Just put that in your /lib, and require it. Now you’ve got yourself a painless nested (or non) resource:

class ProductsController < ApplicationController

  before_filter :load_user
  before_filter :authorize

  def index
    @products = products.search(params[:search])
  end

  def show
    @product = products.find(params[:id])
  end

  def new
    # This might use our alias...  or it might not...  how exciting!
    @product = products.new
  end

  def edit
    @product = products.find(params[:id])
  end

  def create
    # Once again, meta programming to the rescue!
    @product = products.new(params[:product])

    if @product.save
      flash[:notice] = :success
      redirect_to_product(@product)
    else
      render :action => "new"
    end
  end

  def update
    @product = products.find(params[:id])

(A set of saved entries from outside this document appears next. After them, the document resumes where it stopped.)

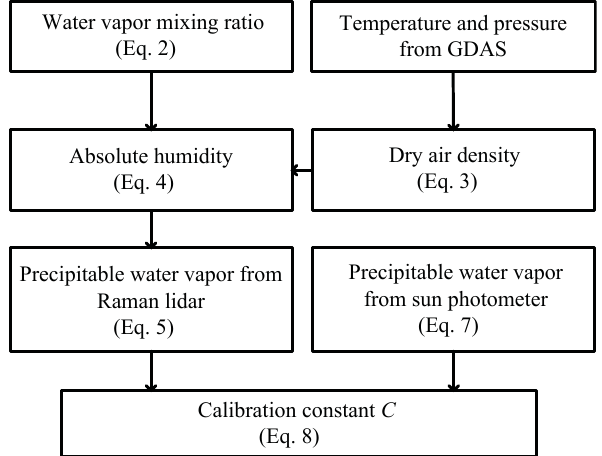
Figure 4. (a) Comparison of daytime precipitable water vapor (PWV) measured with radiosonde (RS) and sun photometer (SPM). (b) Relative error of PWV values from SPM measurements.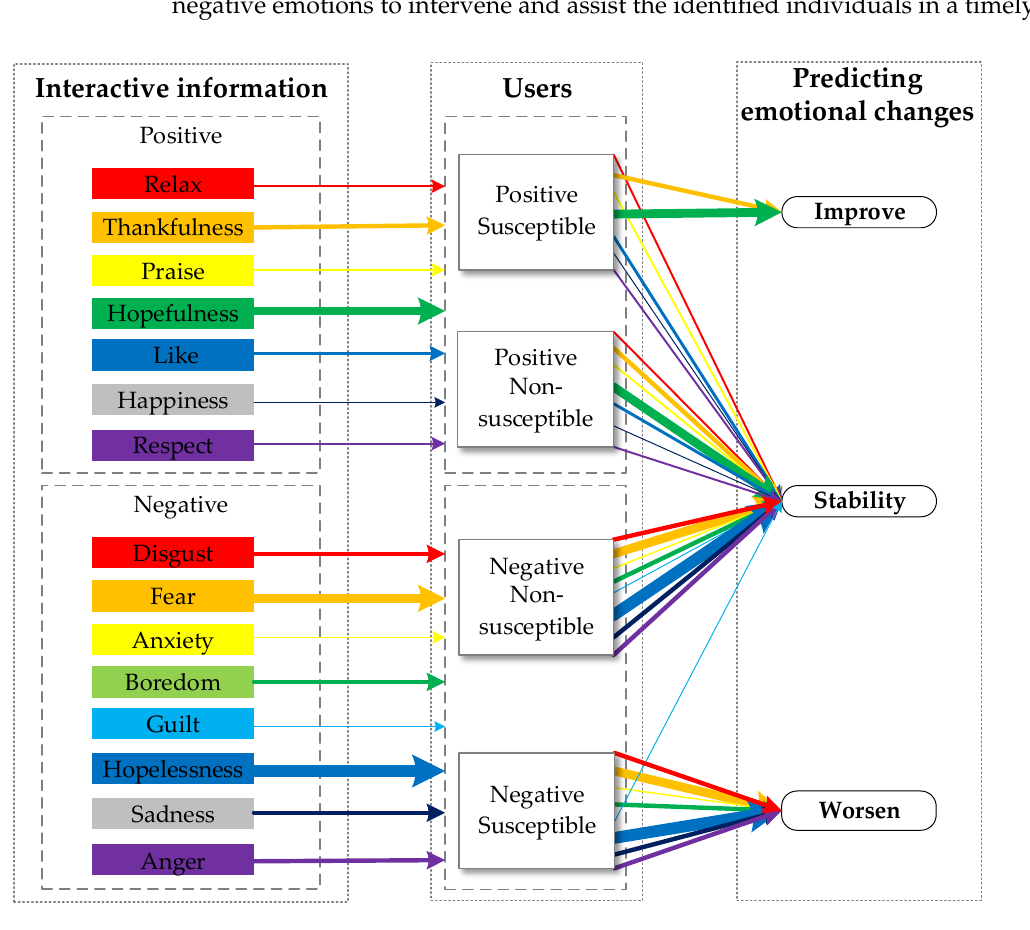
Figure 6. Model of users’ online behavior. Note: The thickness of the line represents the degree of influence of different emotional themes.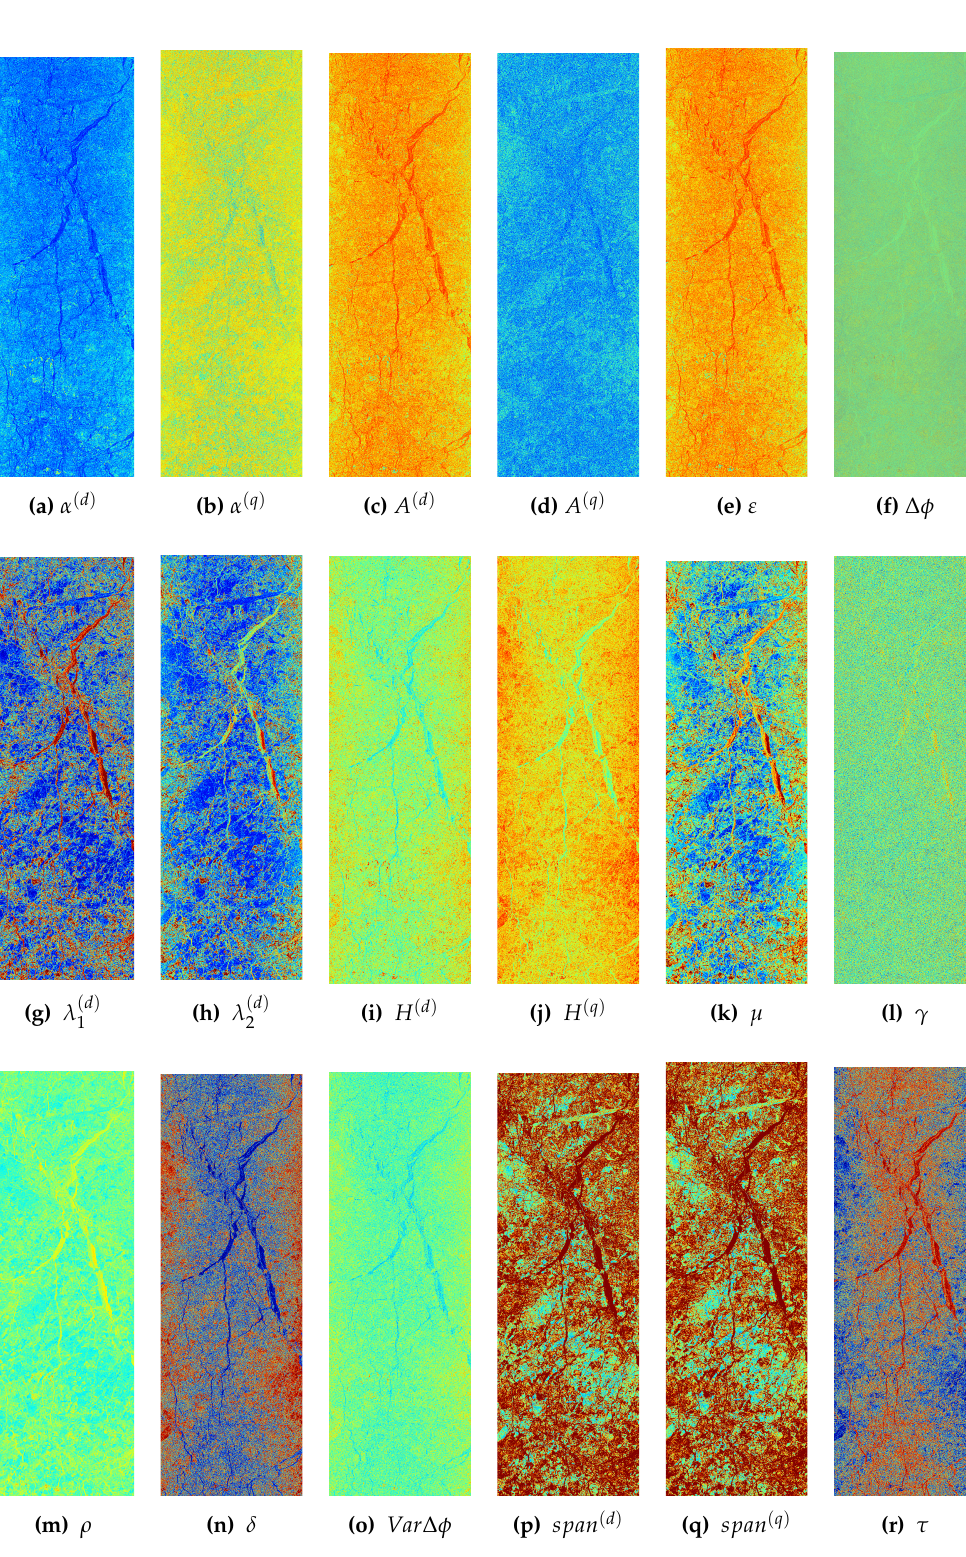
( d ) ( d ) ; ( h ) λ ; ( i ) H ( q ) ; ( j ) H ( q ) ; ( k ) µ ; ( l ) γ ;, ( m ) ρ ; ( n ) δ ; ( o ) Var ∆ φ ; ( p ) span ( d ) ; 2 1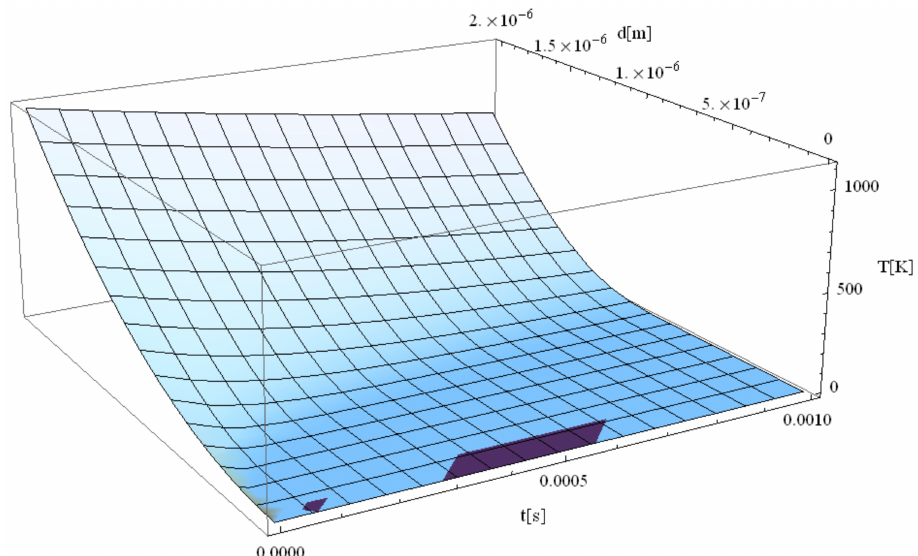
Figure 9. Electron temperature versus radius during 1 ms simulation after irradiation with a 100 as laser pulse applied to an Au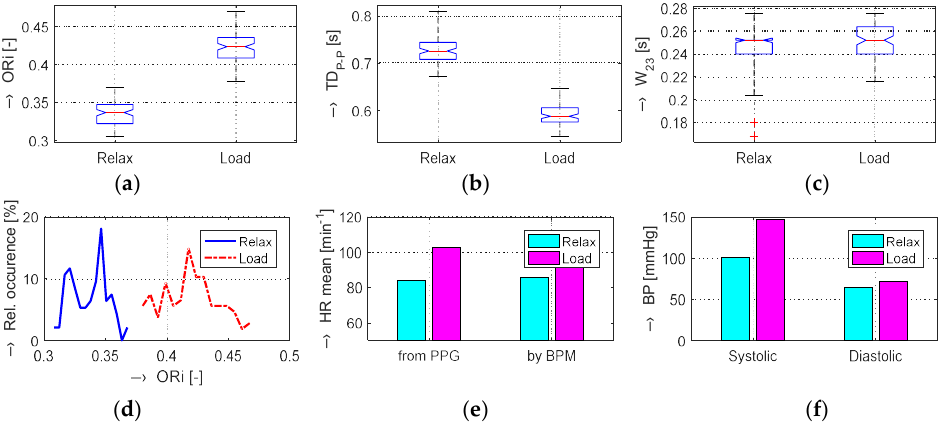
Figure 7. Changes in evaluated human cardiovascular parameters determined in relaxation and sporting stimulation phases with both BP and HR values significantly increased: box-plot of basic statistical parameters of ( a ) ORi, ( b ) TD P-P , and ( c ) W 23 values; ( d ) comparison of histograms of ORi values; ( e ) bar-graphs of HR determined from the PPG signal and measured by the BPM device; ( f ) comparison of systolic and diastolic blood pressure values; male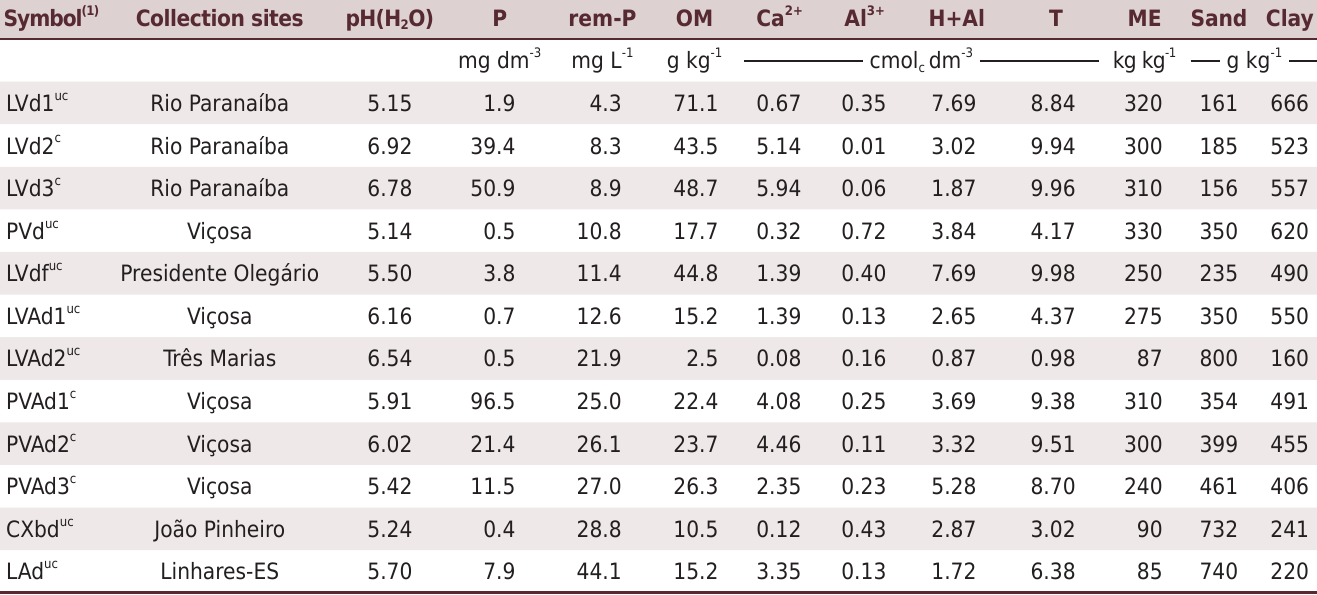
Table 1. Collection sites, physical and chemical characterization of soil samples Symbol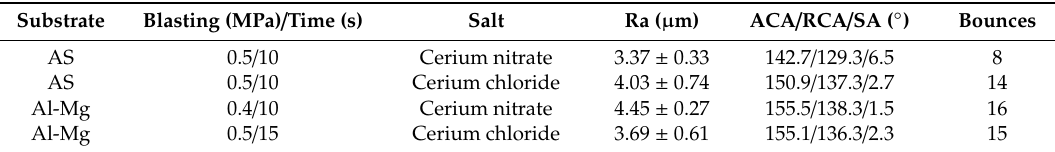
Table 3. Parameters for the most e ffi cient samples used in this study: sandblasting settings, salt used in the immersion, ACA, RCA, SA, average Ra, and number of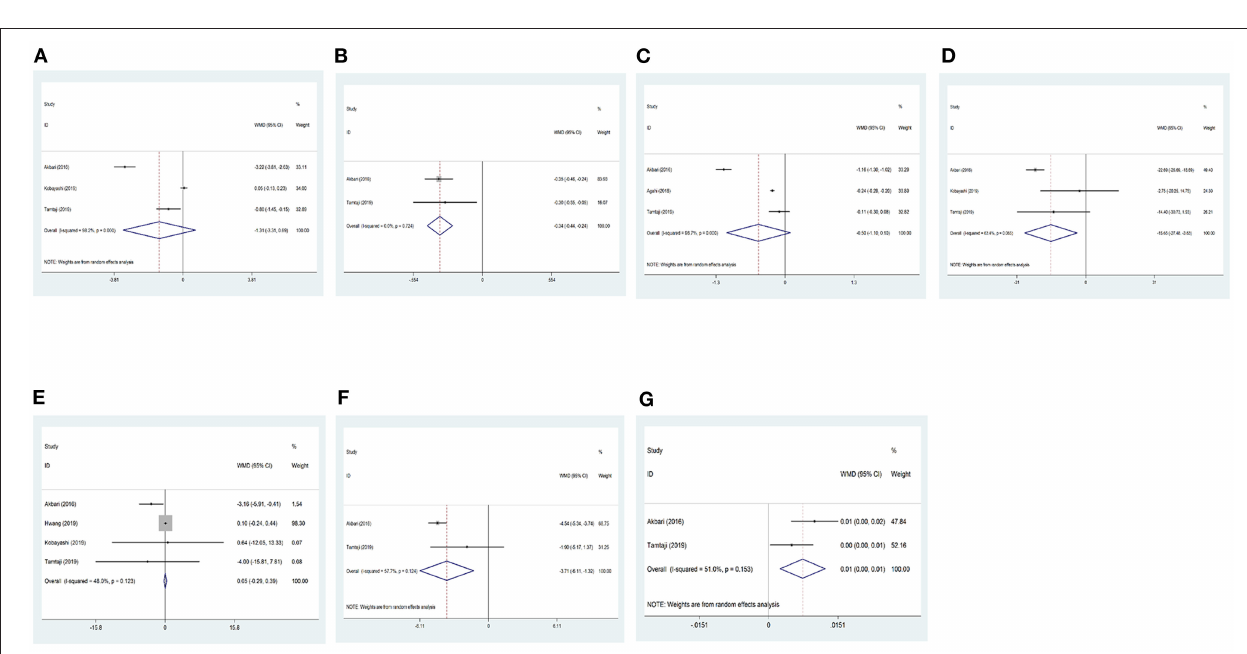
FIGURE 4 | Forest plots showing the effect of probiotic administration on the level of clinical biomarkers. (A) hs-CRP; (B) HOMA-IR; (C) MDA; (D) triglycerides; (E) total cholesterol; (F) VLDL; and (G)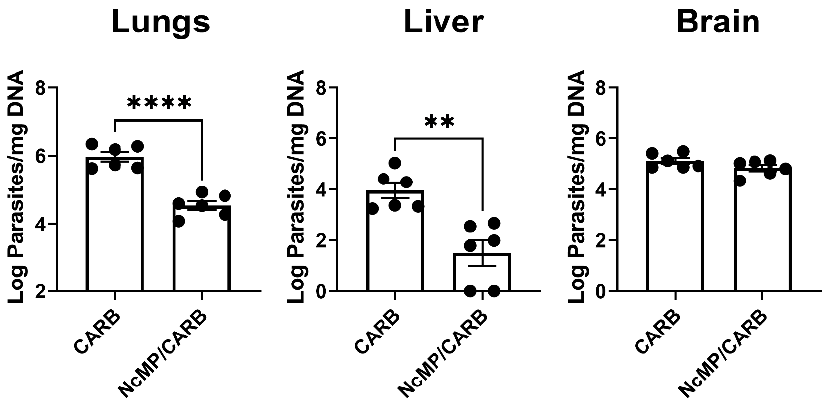
experiments that yielded concordant results ( n = 4 group; * p < 0.05; **** p < 0.0001, Mann–Whitney).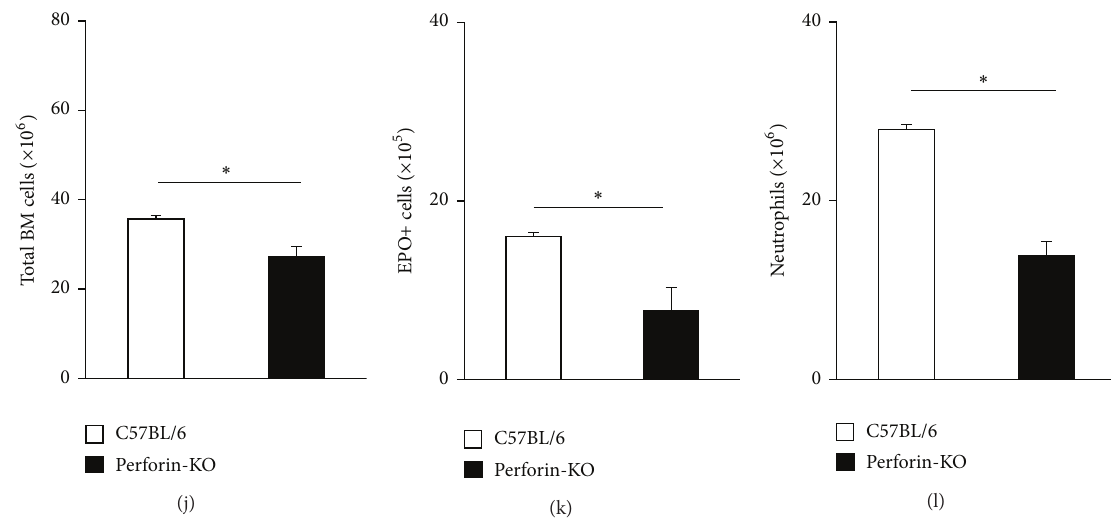
Figure 1: Total and granulocyte counts in freshly harvested bone-marrow of Pfp mice and B6 wild-type controls. Data are Mean + SEM of the counts of total nucleated cells ((a), (d), (g), (j)), EPO+ cells ((b), (e), (h), (k)), and neutrophils ((c), (f), (i), (l)) in C57BL/6 (white bars) and perforin-deficient (Pfp, black bars) bone-marrow. (a)–(c) No matching of age or weight between mutant and control groups; (d)–(f) groups matched by weight (median = 21 g, range 19 g–23 g); (g)–(i) groups matched by age (all at 12 weeks); (j)–(l) groups matched by weight and age. For B6 and Pfp mice, respectively, in (a), 𝑛 = 44 and 𝑛 = 48 ; in (b), 𝑛 = 27 and 𝑛 = 30 ; in (c), 𝑛 = 27 and 𝑛 = 24 ; in (d) and (e), 𝑛 = 6 for both; in (f), 𝑛 = 5 and 𝑛 = 6 ; in (g), (h), and (i), 𝑛 = 7 for both. In (j), (k), and (l), 𝑛 = 3 for both. ∗ Significant differences between the indicated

    if @product.update_attributes(params[:product])
      flash[:notice] = :success
      redirect_to_product(@product)
    else
      render :action => "edit"
    end
  end

  def destroy
    @product = products.find(params[:id])

    @product.destroy
    flash[:notice] = :success
    redirect_to_collection
  end

  private

  def authorize
    # blah blah deny access...
  end

  def load_user
    @user = User.find_by_id(params[:user_id])
  end

  def products
    @user ? @user.products : Product
  end

  # These are just sugar...
  def redirect_to_collection
    redirect_to(@user ? user_products_url(@user) : products_url)
  end

  def redirect_to_product(p)
    redirect_to(p.user ? user_product_url(p.user, p) : product_url(p))
  end
end

This should prove even easier with all of the resource and url changes coming in Rails 2.0.